LYG-LIV0001 - LyGenesis
Perhaps one of the more ambitious clinical trials. LyGenesis is a Juvenescence-backed startup spun out of research at the University of Pittsburgh. The company is attempting to regrow livers by injecting allogenic liver cells into patient lymph nodes. The lymph nodes act as bioreactors and slowly regrow into functional livers - at least in the pre-clinical experiments done on pigs. Their Phase 2 trial includes patients with end-stage liver disease. If successful the company plans to also use the same strategy to regrow the thymus (reversing immunosenescence) and also pancreatic islet cells (reversing diabetes).
SkQ1 - Mitotech
Mitotech is an anti-aging company that develops therapies that protect the mitochondria from reactive oxygen species (ROS). SkQ1 is an anti-oxidant that can easily penetrate the mitochondrial membrane where it can inhibit ROS. In particular, SkQ1 protects cardiolipin, an important protein found in the inner mitochondrial membrane. Dry eye might not sound like a very sexy anti-aging therapy.
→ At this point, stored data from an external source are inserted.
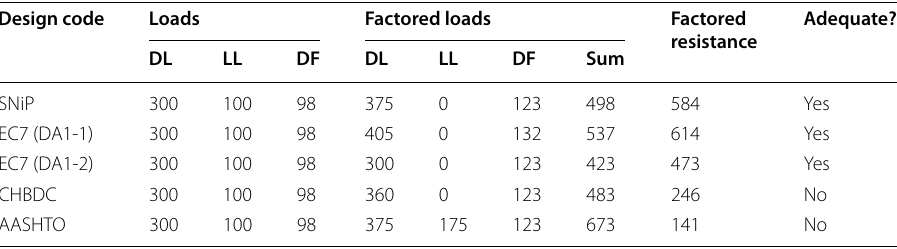
Table 3 Geotechnical ULS calculations according to design codes for Case I Design code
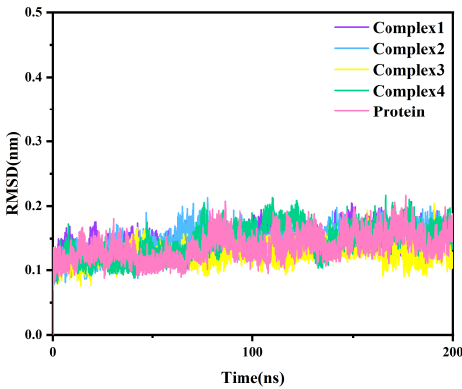
Figure 3. The RMSD of the Cα atomic backbone of the four complexes and independent protein with simulation time.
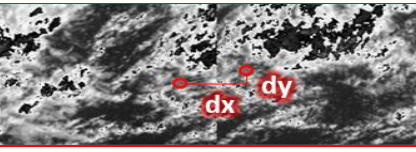
Figure 7. Estimated translation parameters through frequency matching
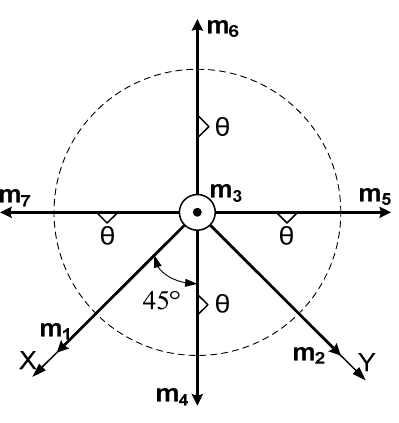
Figure 6. Configuration 4 redrawn.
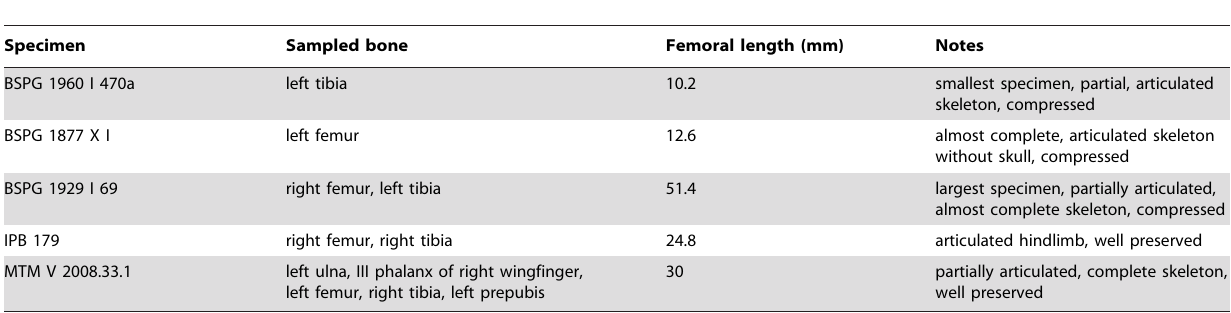
Table 1. Tabulation of specimens studied, selected elements, femoral length, and some particulars of specimens.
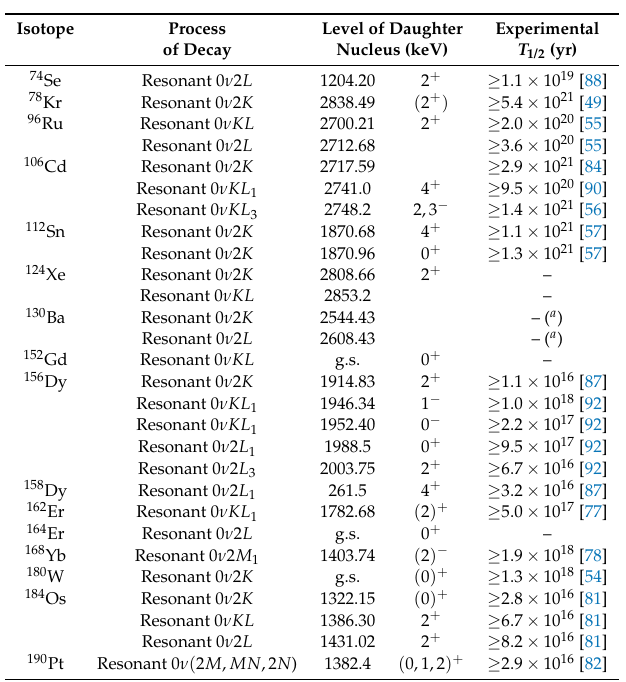
Table 8. Present best experimental results on T 1/2 of the resonant 0 ν 2 ε decay (limits are at 90% C.L.) for some of the isotopes most considered in the field. See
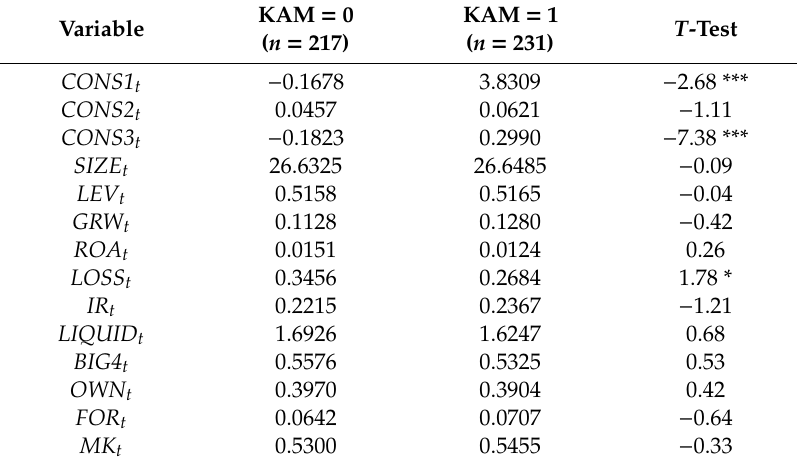
Table 4. Univariate Results ( n =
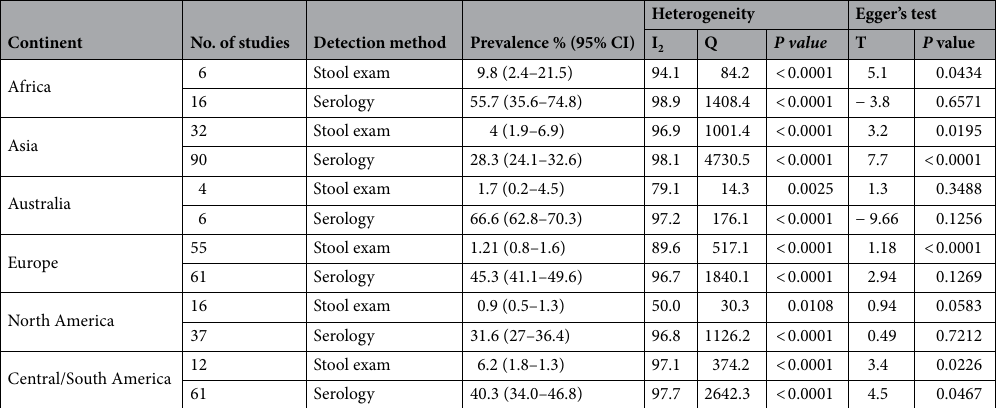
Table 1. Pooled prevalence of Toxoplasma infection in domestic cats and subgroup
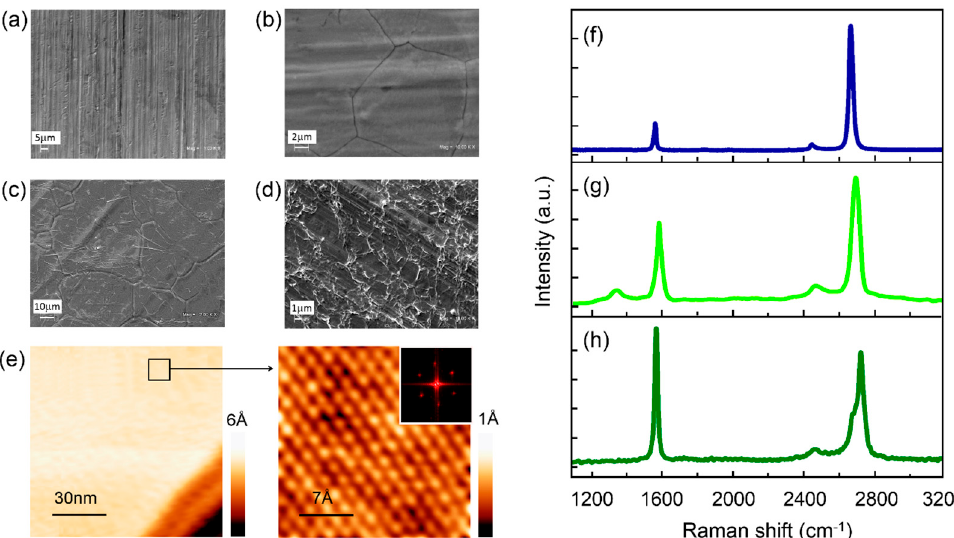
Figure 1. Structural and morphological characterization of samples. SEM images of ( a ) NiF; ( b ) NiT; ( c ) FLG on Ni; ( d ) 4MLG on Ni; ( e ) Large-scale STM topography (100 × 100 nm 2 ) of few-layers graphene grown on Ni (I = 0.7 nA, V BIAS = 0.1 V). High-magnification STM image (2.5 × 2.5 nm 2 ) showing the triangular lattice atomic structure of few-layer graphene on Ni with lattice constant 2.4 Å, according to Fourier transform analysis (inset). Representative Raman spectra of SLG grown on Cu (for reference) ( f ), 4MLG tranferred on Ni ( g ) and FLG grown on Ni ( h ). Background caused by the luminescence of the copper was subtracted in the case of SLG grown and transferred on Cu.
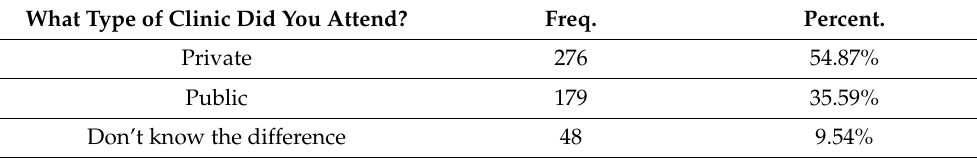
Table 7. Type of dental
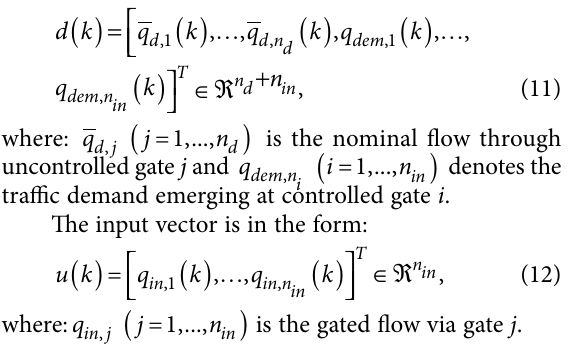
Boundary of the protected network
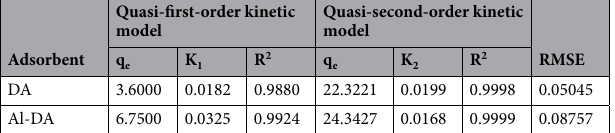
Table 2. Quasi-first-order and quasi-second-order kinetic fitting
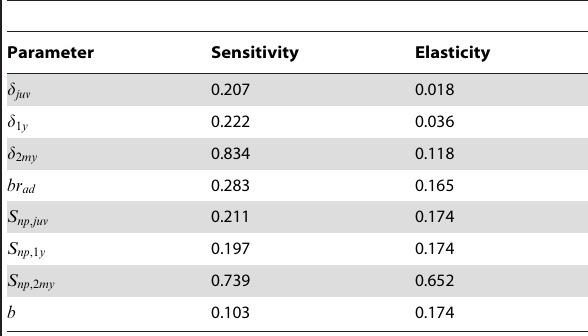
Table 2. Sensitivity and elasticity of population growth rate of the Red kite population of the island of Mallorca (Spain).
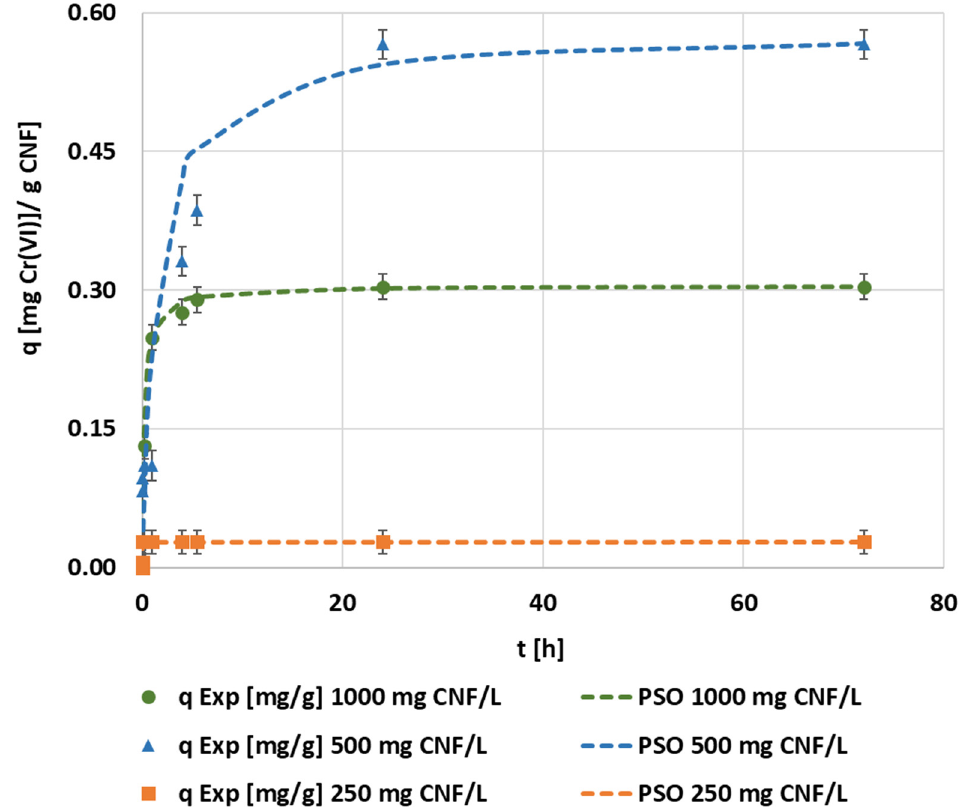
Figure 9. The evolution of the kinetic adsorption experiment at 0.1 mg · L − 1 of the chromium initial concentration, 1.5 mmol MTMS · g − 1 CNF, and pH 3 conditions under different adsorbent dosages and kinetic fitting of the pseudo-second order model.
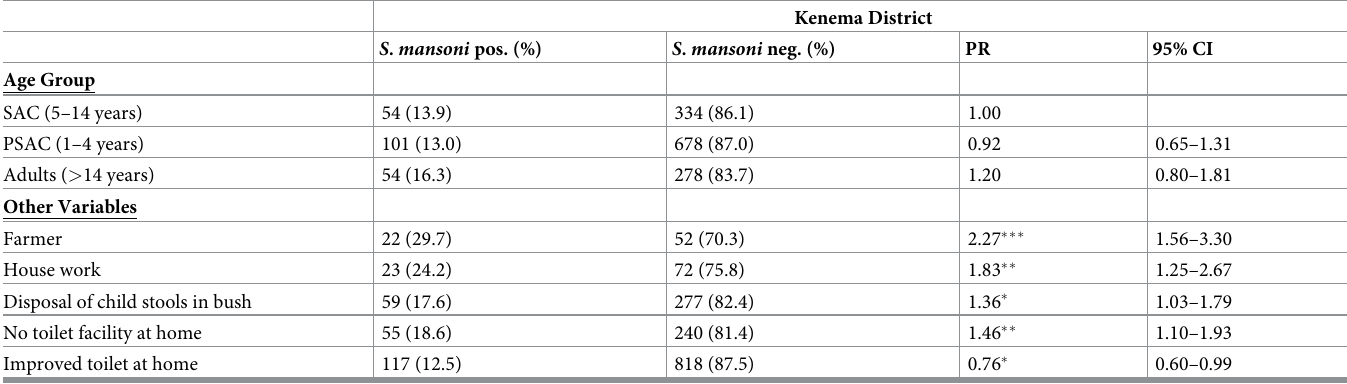
Table 4. Distribution of S . mansoni cases and crude prevalence ratios for variables independently associated with infection, Kenema district.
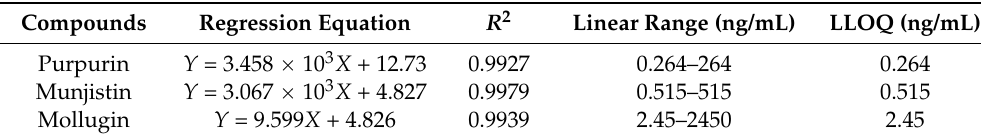
Table 2. The regression equations, linear ranges and LLOQs for the determination of the analytes in rat plasma.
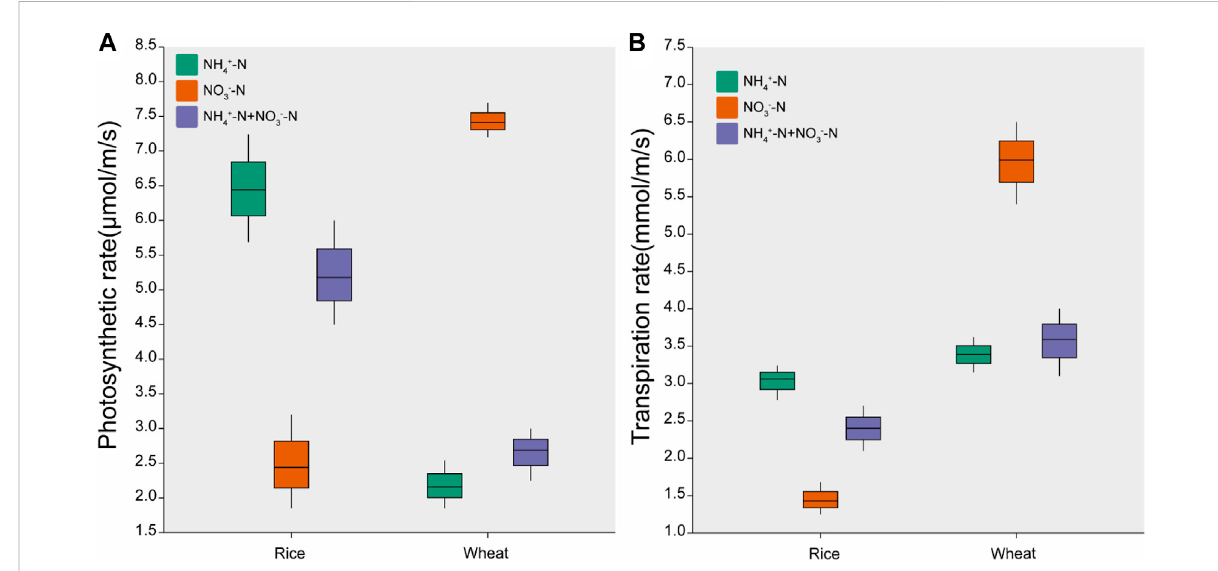
FIGURE 2 Effects of different nitrogen forms on (A) photosynthesis rate and (B) transpiration rate. Data are means ± standard error of four replicates ( n =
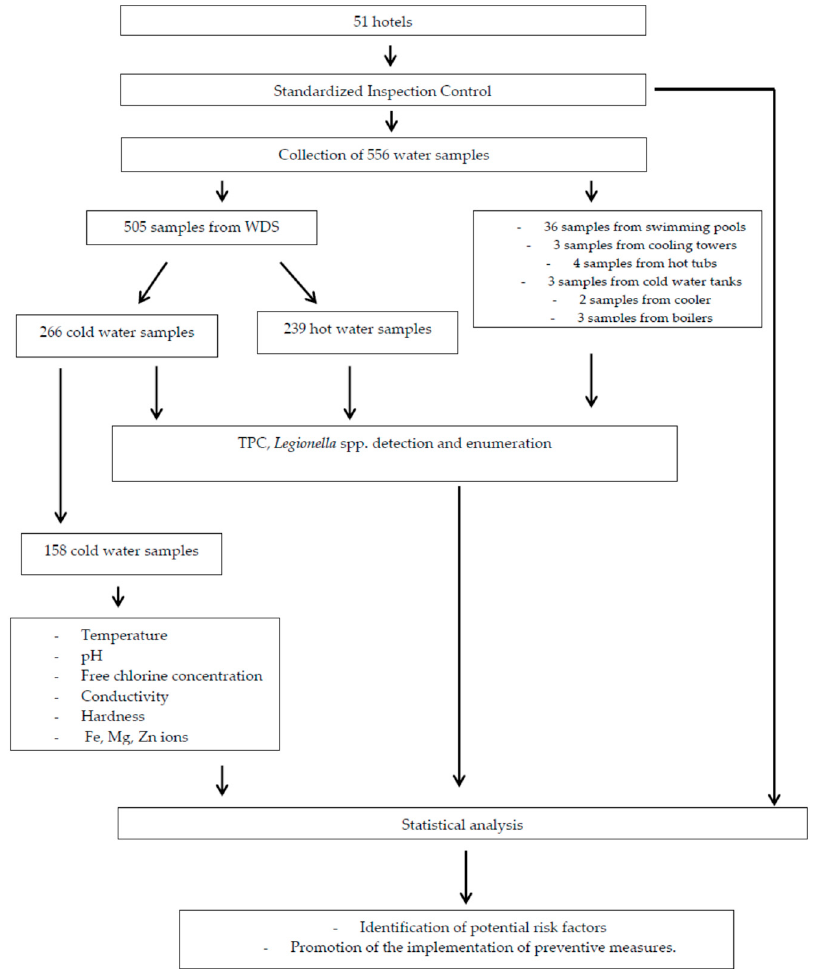
Figure 1. Flowchart of the methodology used for the study. WDS: Water Distribution System; TPC: Total Plate Count .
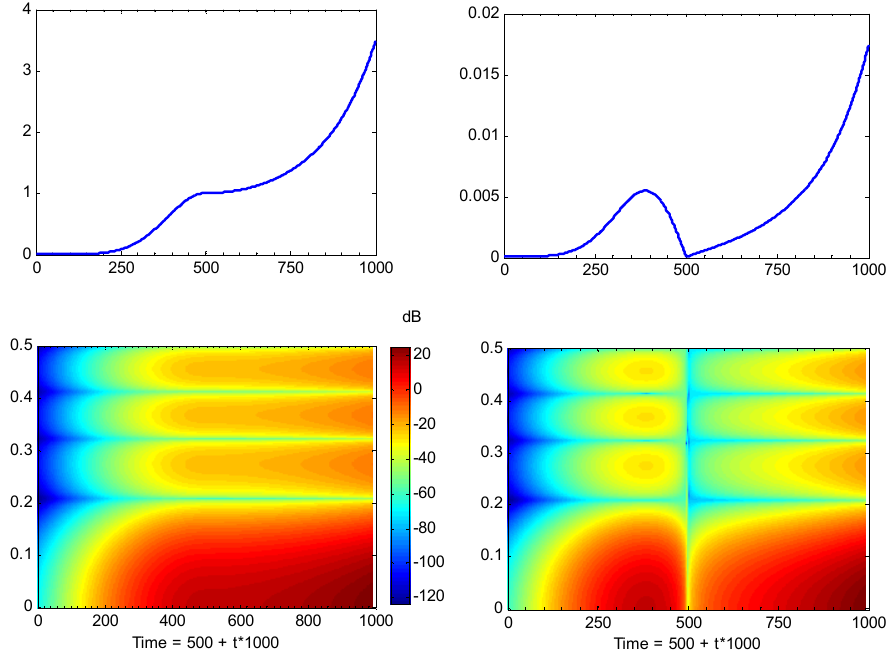
Fig. 2. The signal (1) (up left) sampled at every Δ t = 10 -3 with the temporal abscissa rescaled as time = 500+ t• 1000, the spectrogram of the signal (down left), the first difference series (upper right) and its spectrogram (down right). The units are arbitrary.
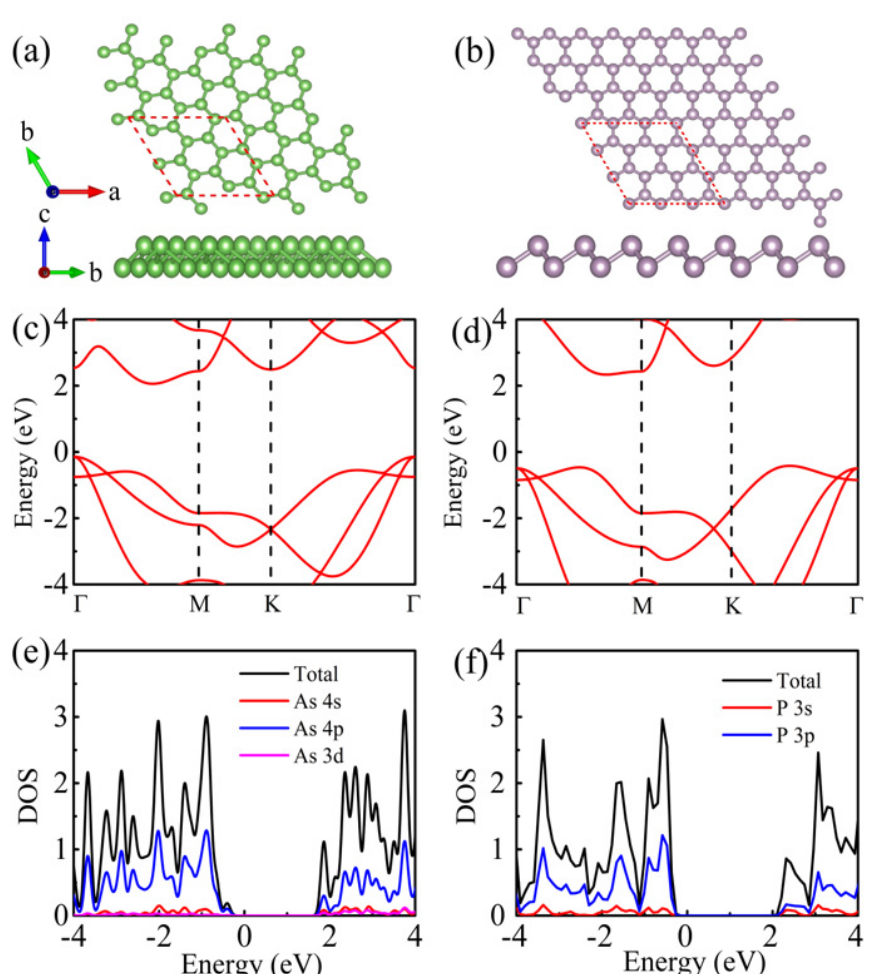
Figure 1. Schematic views of ( a ) As and ( b ) BlueP monolayers from top view and side view. The green and purple spheres represent As and P atoms, respectively. The dash curve rhombuses in ( a ) and ( b ) show a supercell and a 3 × 3 supercell, respectively. ( c , d ) The band structures of ( c ) As and ( d ) BlueP monolayers calculated based on HSE06 exchange-correlation functional. ( e , f ) Total and partial DOS of ( e ) As and ( f ) BlueP monolayers based on HSE06 exchange-correlation functional.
But this trial is just one small step in the journey of treating mitochondrial diseases, many of which are age-related.
Nicotinamide riboside - ChromaDex
NAD+ levels decrease with age so the hypothesis is that boosting NAD+ levels can have potential anti-aging benefits. There are several chemical precursors to NAD+ but the two most popular are nicotinamide riboside (NR) and nicotinamide mononucleotide (NMN). ChromaDex is the patent holder of NR and sponsors a number of clinical trials to support the case for its potential anti-aging properties. This time they are measuring hospitalization duration for patients with tissue damage. Given the small size of the study (84 participants) and probable heterogeneity in the illnesses, I have a hard time seeing how anything definitive will be elucidated. This is just one trial of many exploring the benefits of NAD+ precursors / booster. These NAD+ precursor compounds are generally considered safe so I'm excited to see what can benefits can be demonstrated in trials.